**What the task asks**
Pick out each line of the records below containing the word "that", and copy those lines in full.

**Task material**
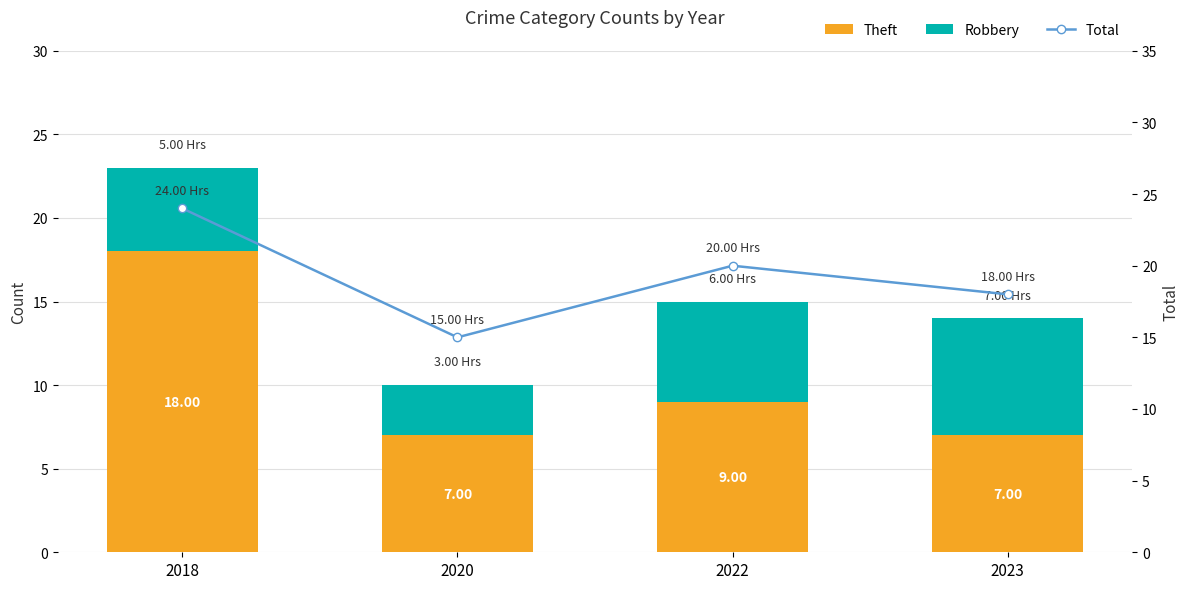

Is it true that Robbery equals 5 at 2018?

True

--

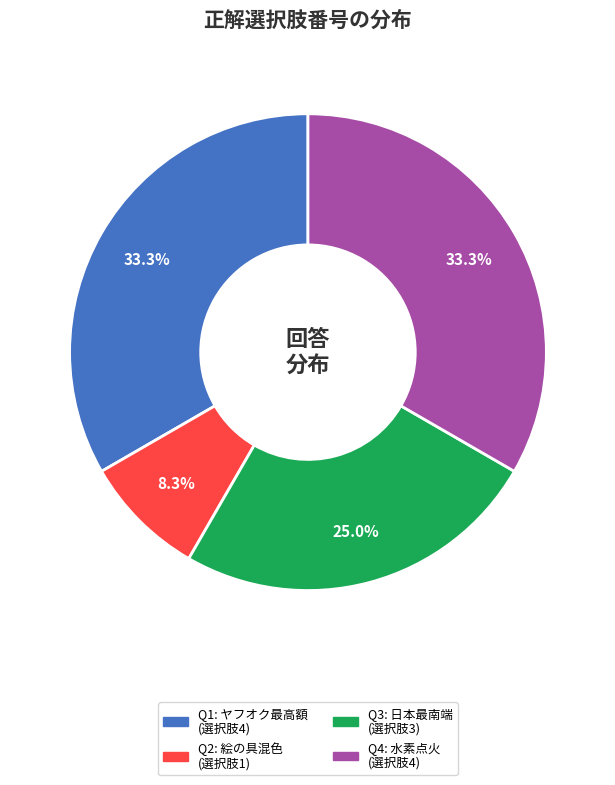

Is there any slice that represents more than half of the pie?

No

* * *

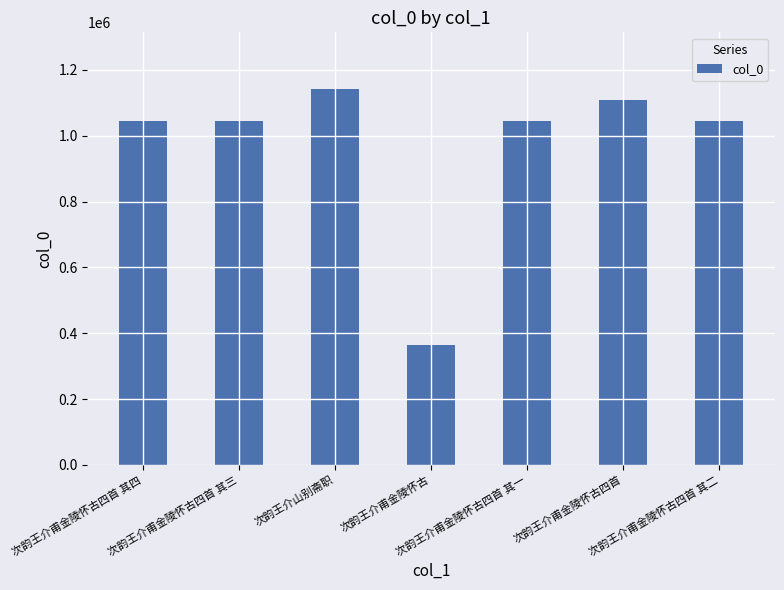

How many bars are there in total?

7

**Exercise answer**
Is it true that Robbery equals 5 at 2018?
Is there any slice that represents more than half of the pie?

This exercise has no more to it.